Equities sunk once again after the release of some poor economic data, signaling to investors that a slowdown might actually be coming. We’ve been seeing signals of it for months now, but on the heels of a no-rate-hike plan announcement from the Fed, it looks like bulls are starting to (finally) get nervous.
The Dow dropped 300 points quickly after today’s open, while the S&P plunged over 1.2 percent. The NASDAQ Composite got in on the fun as well, falling roughly 1 percent as of midday.
Peter Cardillo, chief market economist at Spartan Capital Securities said, “there’s a host of worries out there and those worries continue to mount,” adding that, “the fear of recession is increasing.”
“As a result, we have a market that is rethinking some of the optimism that was priced in.”

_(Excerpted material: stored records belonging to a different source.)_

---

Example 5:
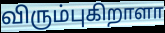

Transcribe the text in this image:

விரும்புகிறாளா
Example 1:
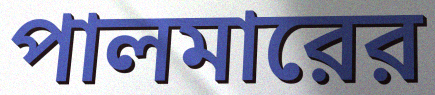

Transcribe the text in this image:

পালমারের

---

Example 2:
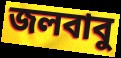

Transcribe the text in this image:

জলবাবু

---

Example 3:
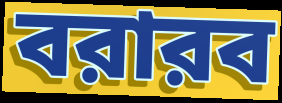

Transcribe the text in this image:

বরারব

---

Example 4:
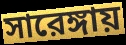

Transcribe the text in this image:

সারেঙ্গায়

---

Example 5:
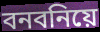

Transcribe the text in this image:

বনবনিয়ে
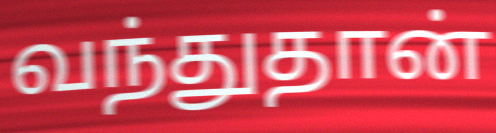
வந்துதான்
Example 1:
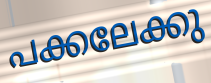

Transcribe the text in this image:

പക്കലേക്കു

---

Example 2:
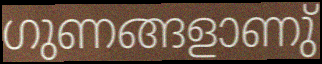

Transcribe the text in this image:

ഗുണങ്ങളാണു്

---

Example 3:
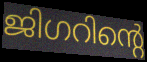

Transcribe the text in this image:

The “priced in” low interest rate gains were something we’ve talked about here recently, and it seems that other analysts are starting to agree with our position now that the market’s showing a possible sentiment shift.

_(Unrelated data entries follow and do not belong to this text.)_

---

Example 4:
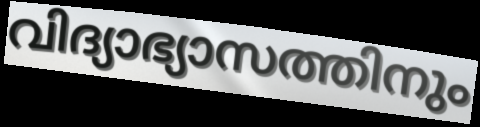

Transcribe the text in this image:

വിദ്യാഭ്യാസത്തിനും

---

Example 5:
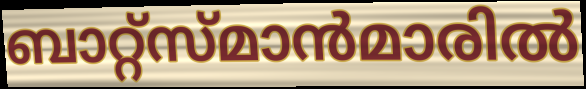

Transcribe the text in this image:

ബാറ്റ്സ്മാൻമാരിൽ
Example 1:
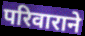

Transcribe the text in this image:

परिवाराने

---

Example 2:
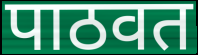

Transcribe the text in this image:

पाठवत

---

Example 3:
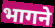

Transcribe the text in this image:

भागने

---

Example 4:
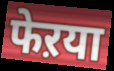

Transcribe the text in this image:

फेऱया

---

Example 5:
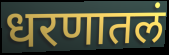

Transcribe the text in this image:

धरणातलं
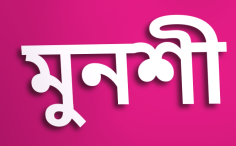
মুনশী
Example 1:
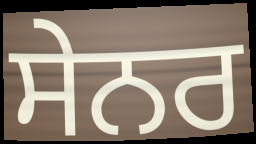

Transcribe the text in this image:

ਸੇਨਰ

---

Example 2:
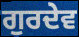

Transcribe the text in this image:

ਗੁਰਦੇਵ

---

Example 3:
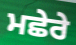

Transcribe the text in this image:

ਮਛੇਰੇ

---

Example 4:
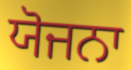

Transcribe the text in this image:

ਯੋਜਨਾ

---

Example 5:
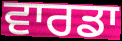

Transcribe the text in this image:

ਵਾਰਡਾ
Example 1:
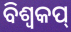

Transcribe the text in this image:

ବିଶ୍ବକପ୍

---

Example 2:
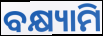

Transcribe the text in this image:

ବକ୍ଷ୍ୟାମି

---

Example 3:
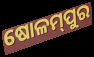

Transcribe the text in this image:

ଷୋଳମ୍‌ପୁର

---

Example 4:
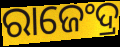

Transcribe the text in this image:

ରାଜେଂଦ୍ର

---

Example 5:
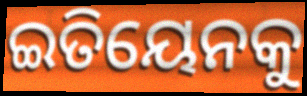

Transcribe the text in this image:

ଇତିୟେନକୁ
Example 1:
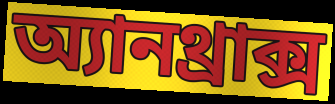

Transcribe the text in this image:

অ্যানথ্রাক্স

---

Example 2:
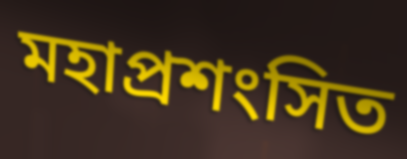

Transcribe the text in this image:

Nike made things even worse when it reported weak quarterly sales growth during its earnings report last night, dragging down many other stocks due to its high-market-cap status.
But the real star of the show today is a set of manufacturing data out of Europe, as reported by IHS Markit, a London-based global information provider.
According to the data agency, German manufacturing activity has dropped to its lowest level in more than six years, and French manufacturing has reached a new three-month low. As a whole, Europe’s manufacturing output has fallen to its lowest level since April 2013.
German bonds were sent spinning after the statistics were released, and the 10-year bund yield actually dipped into negative territory for a moment – something it hasn’t done since 2016.
But bonds weren’t just affected overseas – yields got rocked in the U.S. as well. The 3-month T-bill and 10-year note spread turned negative for the first time since 2007, creating an inverted yield curve. The last time that happened was back in 2007, right before the financial crisis kicked off.
Bond yields, in general, are an often-overlooked part of investing. After all, bonds present low returns, over long time periods, and the only time we typically hear about T-bills is in relation to interest rate manipulation by the Fed.
But bond yields can also serve as a “canary in the coalmine” for the market, if nothing else to give us an idea of investor confidence. Based on yields alone, the last time confidence was this low was before the market got smashed during the 2008 housing crisis.
Even if another full-blown catastrophe isn’t in the cards, at the very least it appears that sentiment is starting to shift – with or without a great recession-like event.
And if bulls start to sense that this prolonged rally is truly starting to turn sour, they’ll become bears in the blink of an eye, cratering equities in the process.